Reproduce all of the data below word for word, leaving out the pictures.

Provided records:
**********

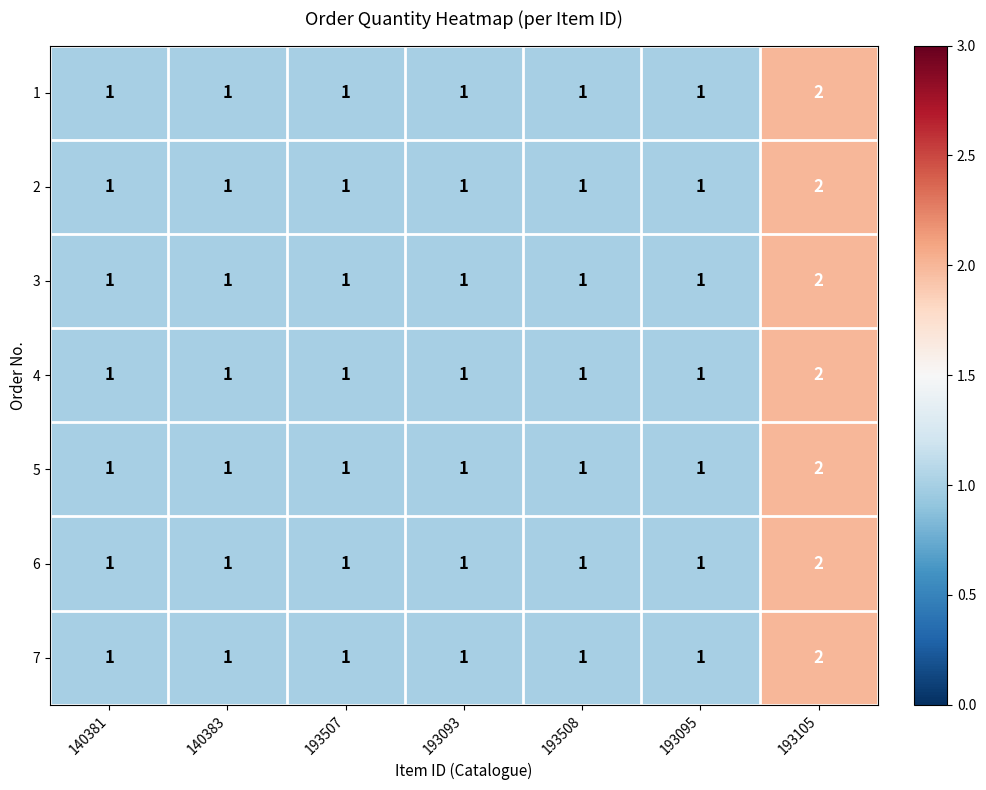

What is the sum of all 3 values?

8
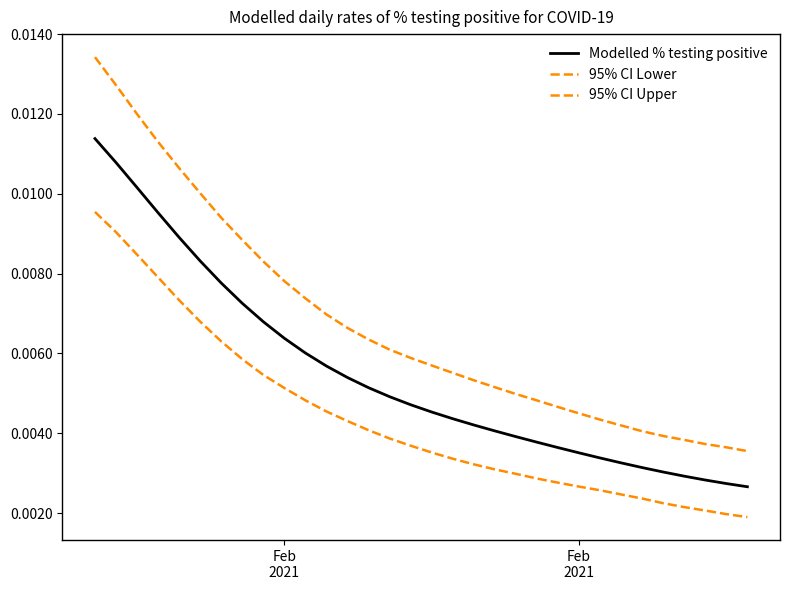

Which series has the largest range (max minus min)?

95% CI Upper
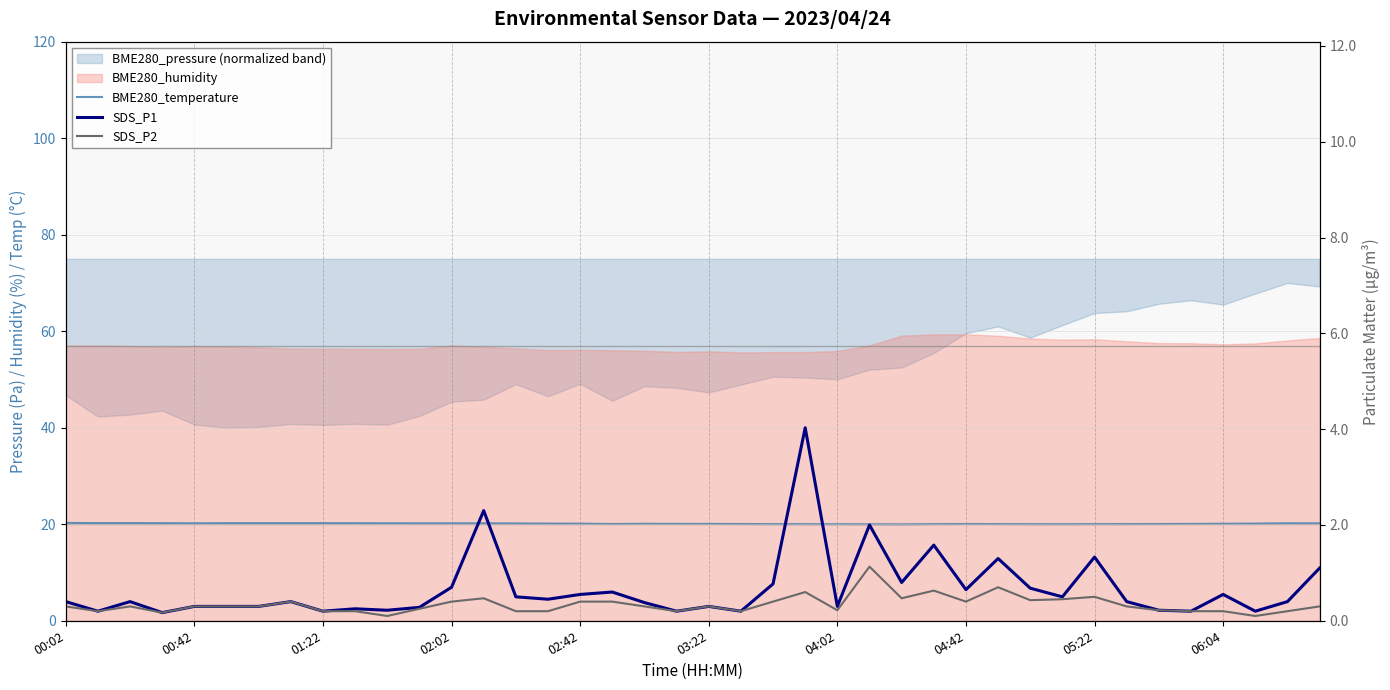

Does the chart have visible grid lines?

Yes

**********

Solved problem:
What is the sum of all 3 values?

8

Which series has the largest range (max minus min)?

95% CI Upper

Does the chart have visible grid lines?

Yes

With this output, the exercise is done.